Ruth loves to bake cakes. She goes to her happy place as she preps, measures and mixes. Her family mostly tolerates her pastime, dutifully eating what they can whenever a new confection shows up at the dinner table. She thinks her life is stressful — with a teen daughter who tries her patience and a live-in mother who, though once capable and independent, now relies on Ruth in all kinds of details — but then life really ups the ante. Her husband, Sam, a hospital administrator, is laid off, and her father, an itinerant musician long absent from her life, is injured and in need of care.
There aren’t nearly enough cakes in the world to calm Ruth now, but she bakes nonetheless.

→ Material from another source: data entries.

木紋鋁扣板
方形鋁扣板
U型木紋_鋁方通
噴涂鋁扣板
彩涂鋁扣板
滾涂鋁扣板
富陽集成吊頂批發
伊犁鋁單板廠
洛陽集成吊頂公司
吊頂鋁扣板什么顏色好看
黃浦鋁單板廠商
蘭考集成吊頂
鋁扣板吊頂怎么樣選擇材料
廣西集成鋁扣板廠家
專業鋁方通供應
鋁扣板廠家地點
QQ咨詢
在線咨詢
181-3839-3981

She tries to keep the peace and make everyone happy, but it’s a losing proposition. Her mother, who had to fend for herself and Ruth for many years, hates her ex with a passion, and having him in the same house is making her decidedly unpleasant. Ruth’s father, a pianist seemingly lacking a responsibility gene, breezes in to the household and encourages Sam in his interest in boats. The two men spend their days parked on the couch watching sports.

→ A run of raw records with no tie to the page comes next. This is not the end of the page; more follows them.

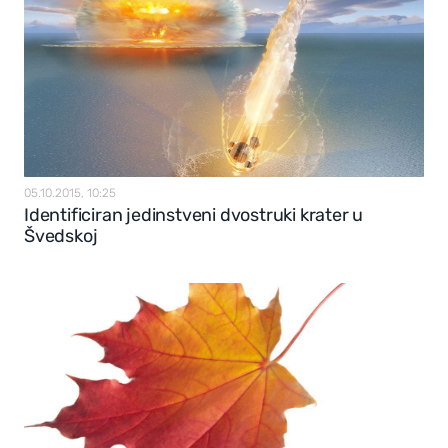
05.10.2015, 10:25
Identificiran jedinstveni dvostruki krater u
Švedskoj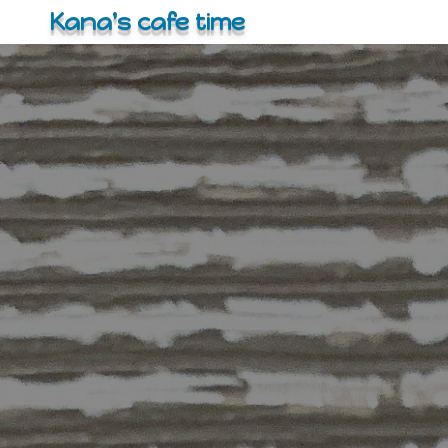
コ
Kana's cafe time
ン
テ
ン
ツ
へ
ス
キ
ッ
プ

Enter Sam’s occupational therapist friend Florence, who helps Ruth’s father with his two broken wrists but serves as a sounding board for Ruth, who is in need of friendship and support from “the outside world.” As Ruth’s world goes completely awry, Florence helps Ruth to find her way through, even using her baking as more than a sweet escape.
Eat Cake is a delectable little novel that isn’t too fluffy. I found myself empathizing thoroughly with Ruth and her challenges and questions about life, herself, and her family and marriage. I thought the novel was going a slightly predictable route as I got deep into it and was disappointed, but not too long after, I found I embraced it and enjoyed that path. The book doesn’t make everything too easy, but it’s not too bleak either. It strikes a lovely balance between sweet/airy and dense/complex. I thoroughly enjoyed it. Plus, it includes cake recipes. What’s not to love? The baker in me gobbled it up.
Rated: Mild, for some mild language use and simple references to sex.